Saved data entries
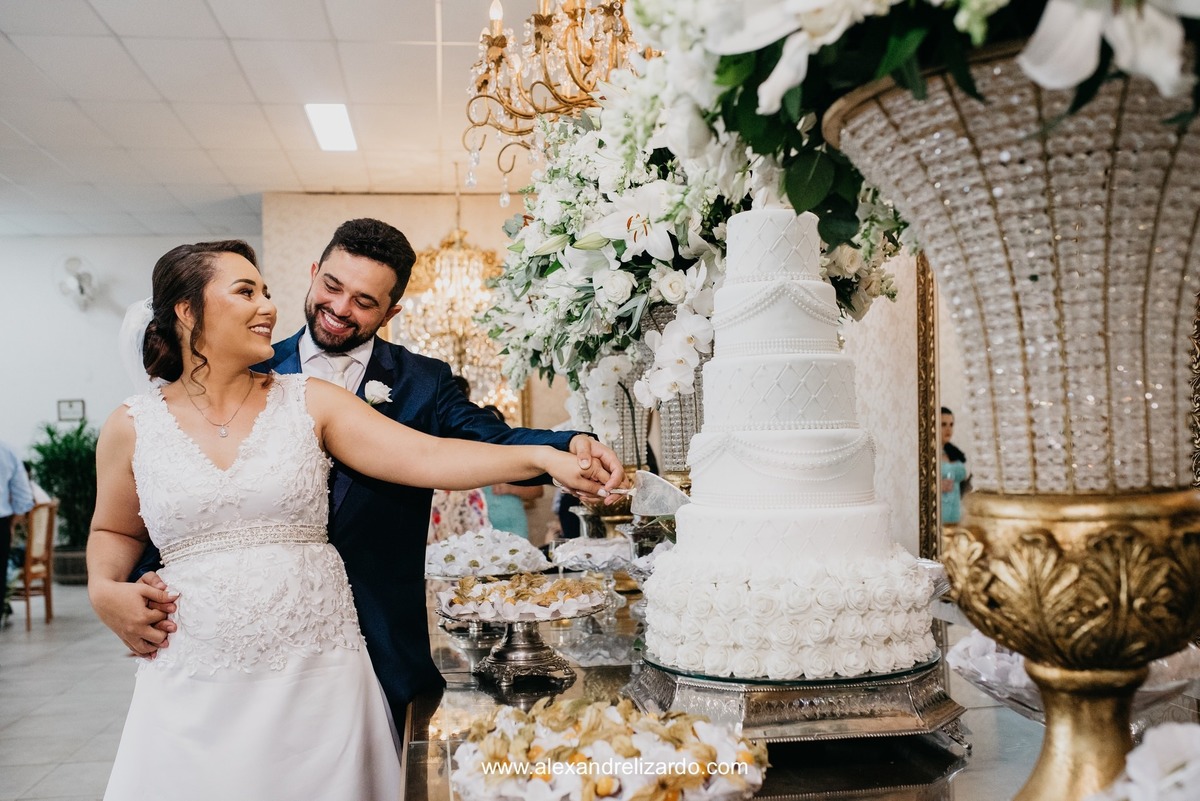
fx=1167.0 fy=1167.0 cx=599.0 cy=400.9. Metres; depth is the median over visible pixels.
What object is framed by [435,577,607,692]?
cake stand
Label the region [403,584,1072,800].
display table
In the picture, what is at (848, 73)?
flower arrangement
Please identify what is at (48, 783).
floor
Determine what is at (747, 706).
cake stand
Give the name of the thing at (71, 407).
picture frame
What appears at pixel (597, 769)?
sweets
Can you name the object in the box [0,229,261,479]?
left wall
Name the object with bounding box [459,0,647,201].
chandelier
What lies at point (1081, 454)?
vase
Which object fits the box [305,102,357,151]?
ceiling light
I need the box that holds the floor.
[0,583,139,800]
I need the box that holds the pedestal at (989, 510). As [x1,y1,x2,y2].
[944,486,1199,800]
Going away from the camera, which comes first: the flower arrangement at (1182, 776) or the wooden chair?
the flower arrangement at (1182, 776)
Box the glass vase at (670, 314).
[637,301,706,479]
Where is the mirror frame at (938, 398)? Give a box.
[914,256,942,560]
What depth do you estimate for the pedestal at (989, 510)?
1.07 m
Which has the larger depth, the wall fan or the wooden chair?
the wall fan
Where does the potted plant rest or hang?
on the floor
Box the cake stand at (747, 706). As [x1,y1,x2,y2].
[624,648,970,746]
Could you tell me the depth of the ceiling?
6.48 m
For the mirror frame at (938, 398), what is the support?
attached to the right wall
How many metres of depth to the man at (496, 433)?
2.64 m
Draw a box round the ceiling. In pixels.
[0,0,563,239]
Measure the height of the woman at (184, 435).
1.588 m
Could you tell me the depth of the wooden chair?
8.39 m
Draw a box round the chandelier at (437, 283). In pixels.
[398,184,514,416]
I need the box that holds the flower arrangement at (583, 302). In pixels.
[474,41,911,409]
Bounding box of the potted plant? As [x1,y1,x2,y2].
[25,418,99,580]
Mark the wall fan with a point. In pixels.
(78, 276)
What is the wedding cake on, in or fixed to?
on the cake stand at (747, 706)
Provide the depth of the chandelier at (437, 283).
7.85 m
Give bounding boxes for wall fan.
[56,254,97,309]
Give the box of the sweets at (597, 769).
[452,698,767,800]
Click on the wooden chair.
(48, 573)
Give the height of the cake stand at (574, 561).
0.093 m
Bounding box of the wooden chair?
[10,500,56,627]
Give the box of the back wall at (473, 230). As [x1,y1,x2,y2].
[266,193,542,426]
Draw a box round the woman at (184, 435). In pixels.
[81,228,642,798]
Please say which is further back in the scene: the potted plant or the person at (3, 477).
the potted plant
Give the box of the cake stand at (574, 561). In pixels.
[549,536,632,572]
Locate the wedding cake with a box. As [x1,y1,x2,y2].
[645,211,933,683]
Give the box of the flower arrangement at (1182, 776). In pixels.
[1088,720,1199,800]
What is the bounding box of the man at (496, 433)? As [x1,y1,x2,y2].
[128,220,608,730]
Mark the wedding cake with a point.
(792, 307)
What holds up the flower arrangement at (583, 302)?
in the glass vase at (670, 314)
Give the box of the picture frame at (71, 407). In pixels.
[55,398,85,421]
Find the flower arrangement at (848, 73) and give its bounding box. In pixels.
[646,0,1199,247]
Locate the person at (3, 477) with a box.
[0,438,34,626]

> _WHAT IS NEEDED_:
Your task is to reproduce every record exactly while omitting the pictures.

> _RESPONSE AREA_:
fx=1167.0 fy=1167.0 cx=599.0 cy=400.9. Metres; depth is the median over visible pixels.
What object is framed by [435,577,607,692]?
cake stand
Label the region [403,584,1072,800].
display table
In the picture, what is at (848, 73)?
flower arrangement
Please identify what is at (48, 783).
floor
Determine what is at (747, 706).
cake stand
Give the name of the thing at (71, 407).
picture frame
What appears at pixel (597, 769)?
sweets
Can you name the object in the box [0,229,261,479]?
left wall
Name the object with bounding box [459,0,647,201].
chandelier
What lies at point (1081, 454)?
vase
Which object fits the box [305,102,357,151]?
ceiling light
I need the box that holds the floor.
[0,583,139,800]
I need the box that holds the pedestal at (989, 510). As [x1,y1,x2,y2].
[944,486,1199,800]
Going away from the camera, which comes first: the flower arrangement at (1182, 776) or the wooden chair?
the flower arrangement at (1182, 776)
Box the glass vase at (670, 314).
[637,301,706,479]
Where is the mirror frame at (938, 398)? Give a box.
[914,256,942,560]
What depth do you estimate for the pedestal at (989, 510)?
1.07 m
Which has the larger depth, the wall fan or the wooden chair?
the wall fan
Where does the potted plant rest or hang?
on the floor
Box the cake stand at (747, 706). As [x1,y1,x2,y2].
[624,648,970,746]
Could you tell me the depth of the ceiling?
6.48 m
For the mirror frame at (938, 398), what is the support?
attached to the right wall
How many metres of depth to the man at (496, 433)?
2.64 m
Draw a box round the ceiling. In pixels.
[0,0,563,239]
Measure the height of the woman at (184, 435).
1.588 m
Could you tell me the depth of the wooden chair?
8.39 m
Draw a box round the chandelier at (437, 283). In pixels.
[398,184,514,416]
I need the box that holds the flower arrangement at (583, 302). In pixels.
[474,41,911,409]
Bounding box of the potted plant? As [x1,y1,x2,y2].
[25,418,99,580]
Mark the wall fan with a point. In pixels.
(78, 276)
What is the wedding cake on, in or fixed to?
on the cake stand at (747, 706)
Provide the depth of the chandelier at (437, 283).
7.85 m
Give bounding boxes for wall fan.
[56,254,97,309]
Give the box of the sweets at (597, 769).
[452,698,767,800]
Click on the wooden chair.
(48, 573)
Give the height of the cake stand at (574, 561).
0.093 m
Bounding box of the wooden chair?
[10,500,56,627]
Give the box of the back wall at (473, 230). As [x1,y1,x2,y2].
[266,193,542,426]
Draw a box round the woman at (184, 435). In pixels.
[81,228,642,798]
Please say which is further back in the scene: the potted plant or the person at (3, 477).
the potted plant
Give the box of the cake stand at (574, 561). In pixels.
[549,536,632,572]
Locate the wedding cake with a box. As [x1,y1,x2,y2].
[645,211,933,683]
Give the box of the flower arrangement at (1182, 776). In pixels.
[1088,720,1199,800]
What is the bounding box of the man at (496, 433)? As [x1,y1,x2,y2].
[128,220,608,730]
Mark the wedding cake with a point.
(792, 307)
What holds up the flower arrangement at (583, 302)?
in the glass vase at (670, 314)
Give the box of the picture frame at (71, 407). In pixels.
[55,398,85,421]
Find the flower arrangement at (848, 73) and give its bounding box. In pixels.
[646,0,1199,247]
Locate the person at (3, 477) with a box.
[0,438,34,626]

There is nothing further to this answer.